MATERIALS PROVIDED section start
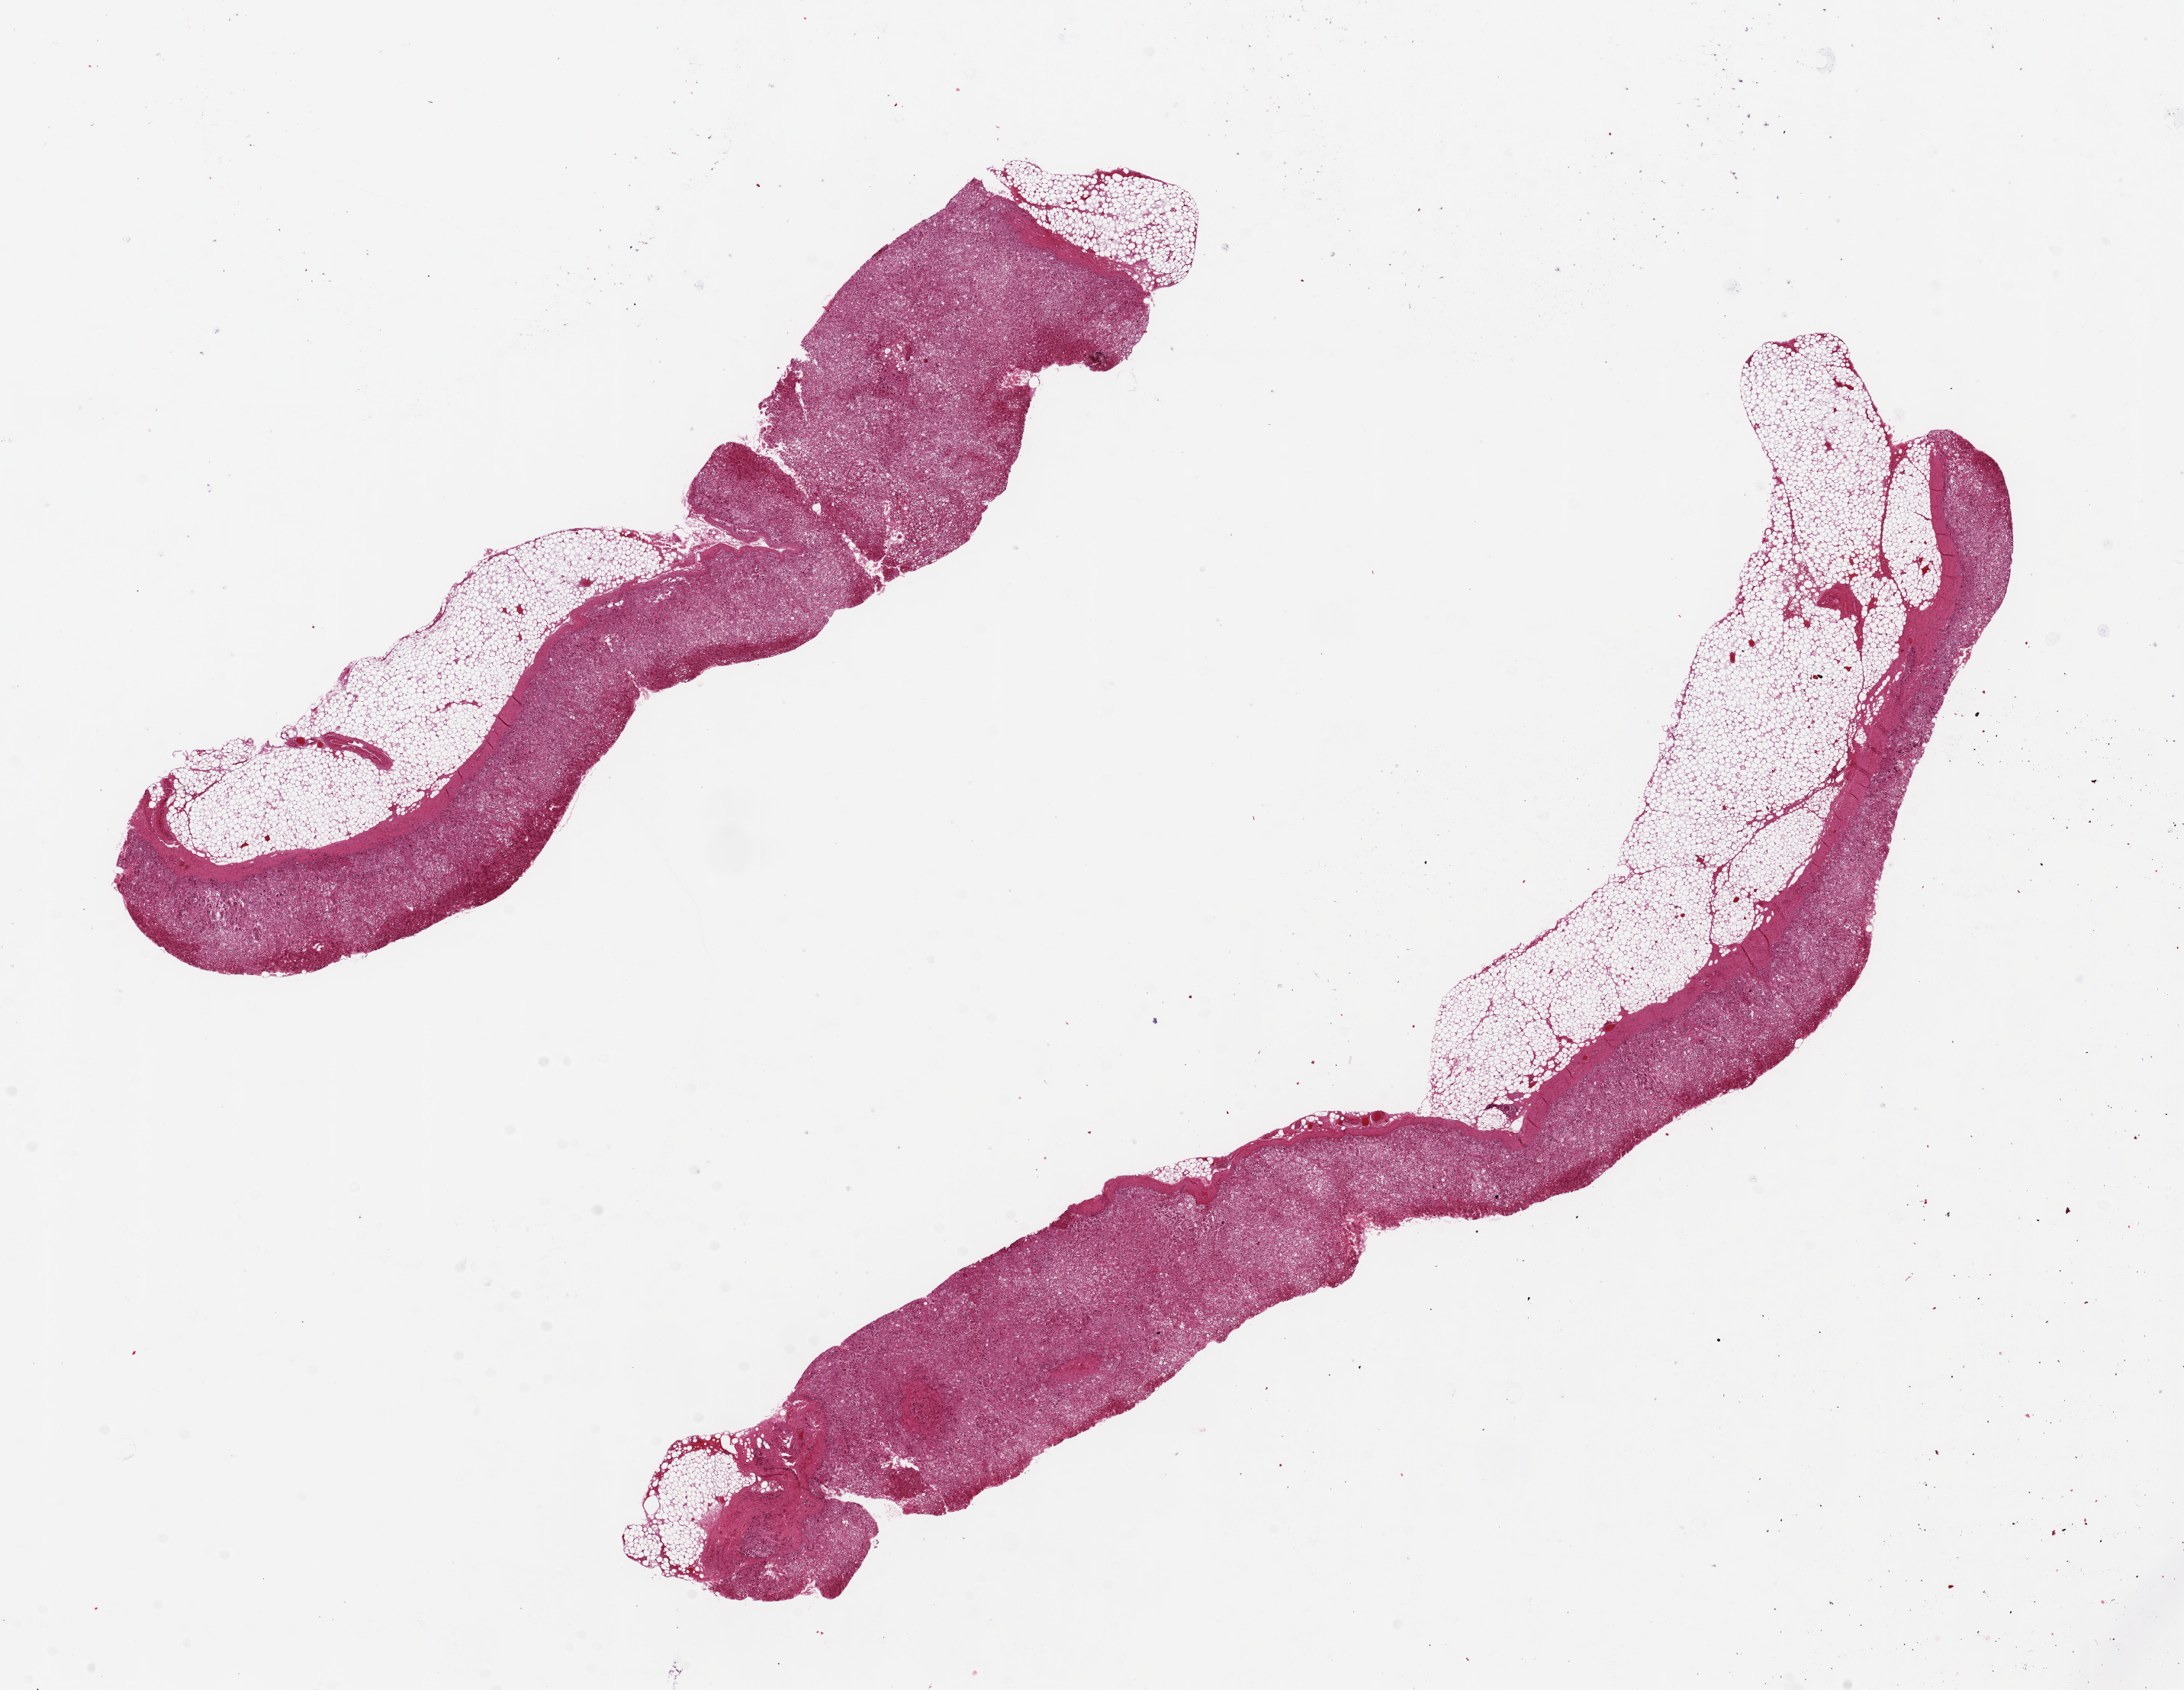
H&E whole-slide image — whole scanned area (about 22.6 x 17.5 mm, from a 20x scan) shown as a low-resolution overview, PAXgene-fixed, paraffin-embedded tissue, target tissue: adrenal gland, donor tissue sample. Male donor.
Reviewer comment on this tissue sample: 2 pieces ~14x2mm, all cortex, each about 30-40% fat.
MATERIALS PROVIDED section end
MATERIALS PROVIDED section start
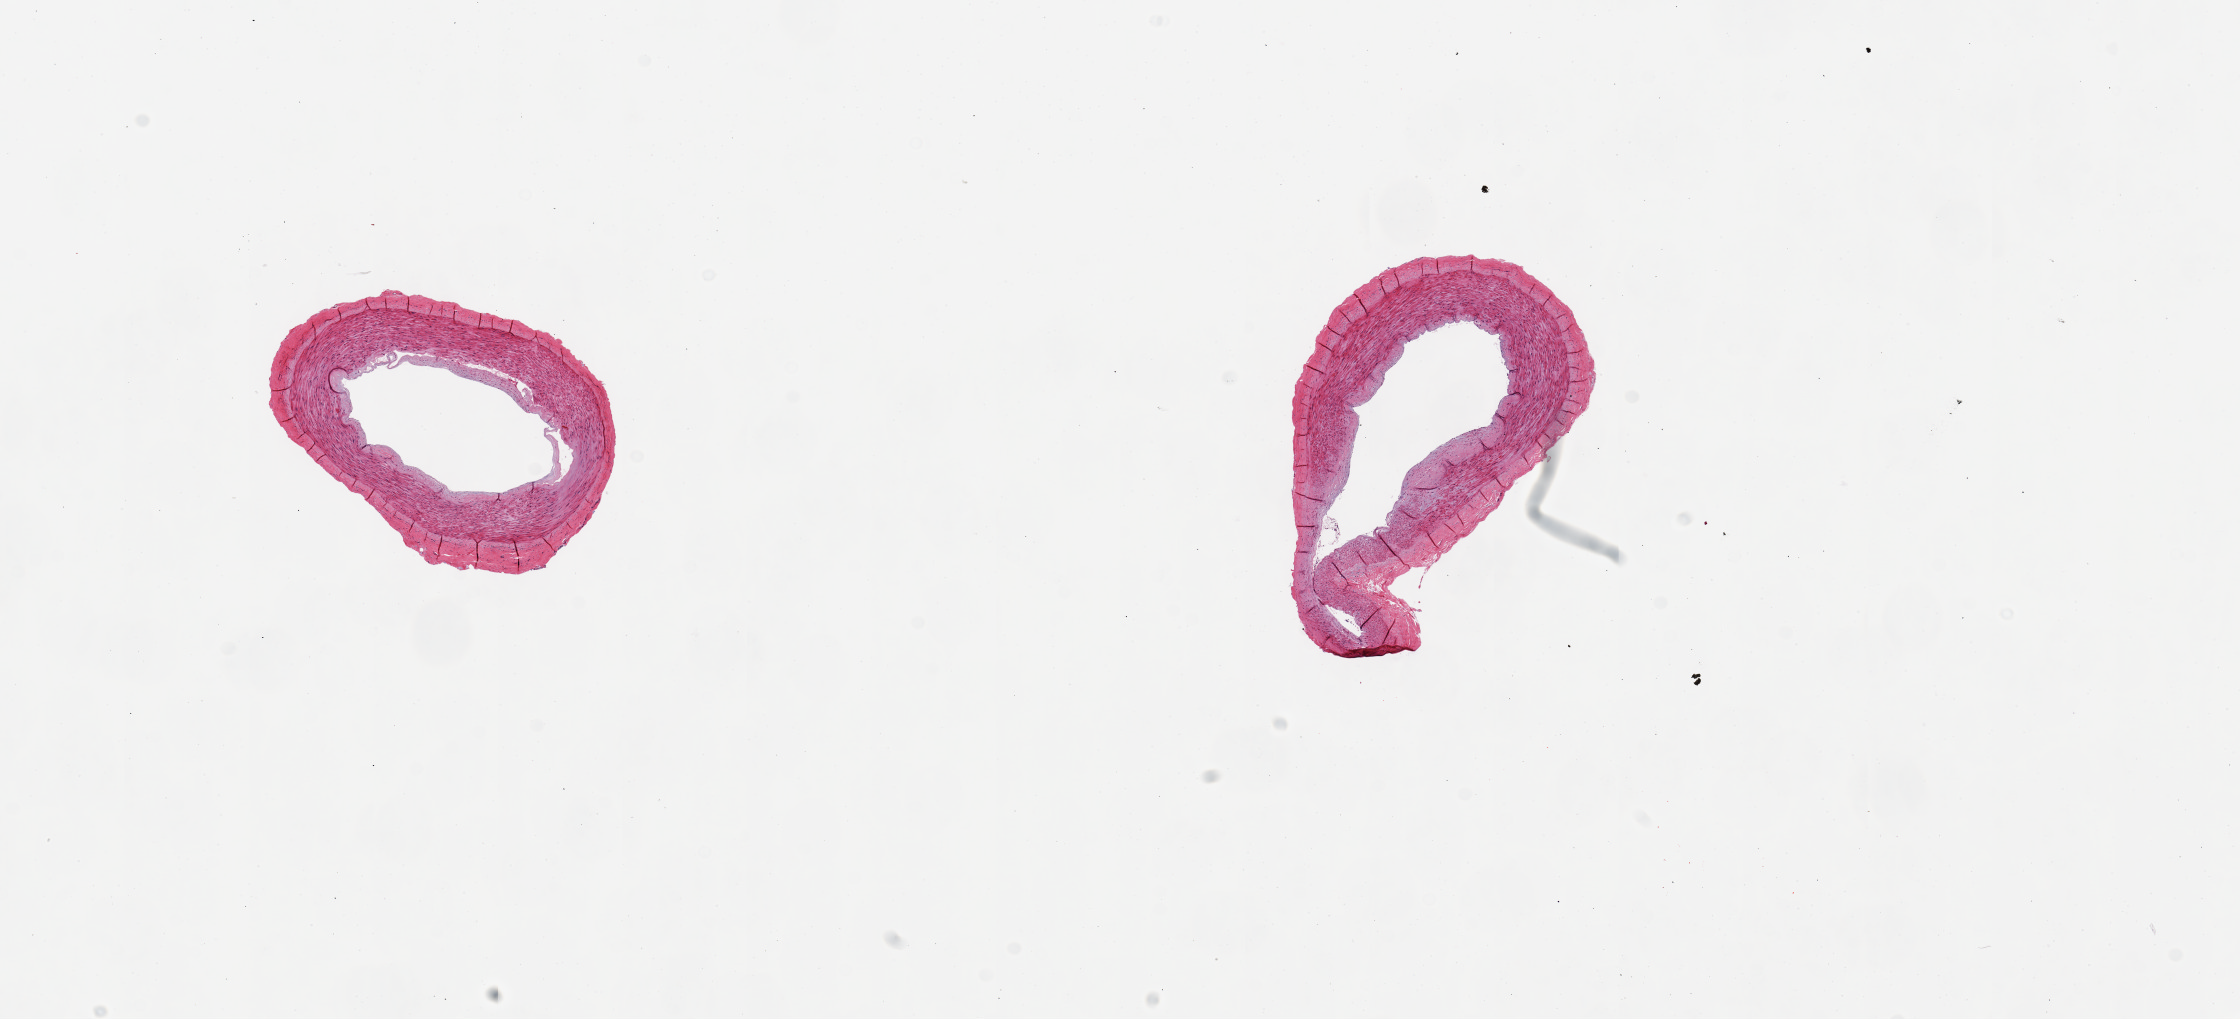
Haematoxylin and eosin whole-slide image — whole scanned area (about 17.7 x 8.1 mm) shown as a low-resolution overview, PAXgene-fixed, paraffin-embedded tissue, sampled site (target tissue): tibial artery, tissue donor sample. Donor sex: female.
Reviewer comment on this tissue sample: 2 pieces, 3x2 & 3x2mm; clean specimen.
MATERIALS PROVIDED section end
DIRECTIONS | Working from the material above, retype exactly the lines from the one with "Haematoxylin and eosin" through the one with "Reviewer comment on this tissue sample: 2 pieces, 3x2", both included, and only those lines.

RESULT |
Haematoxylin and eosin whole-slide image — whole scanned area (about 17.7 x 8.1 mm) shown as a low-resolution overview, PAXgene-fixed, paraffin-embedded tissue, sampled site (target tissue): tibial artery, tissue donor sample. Donor sex: female.
Reviewer comment on this tissue sample: 2 pieces, 3x2 & 3x2mm; clean specimen.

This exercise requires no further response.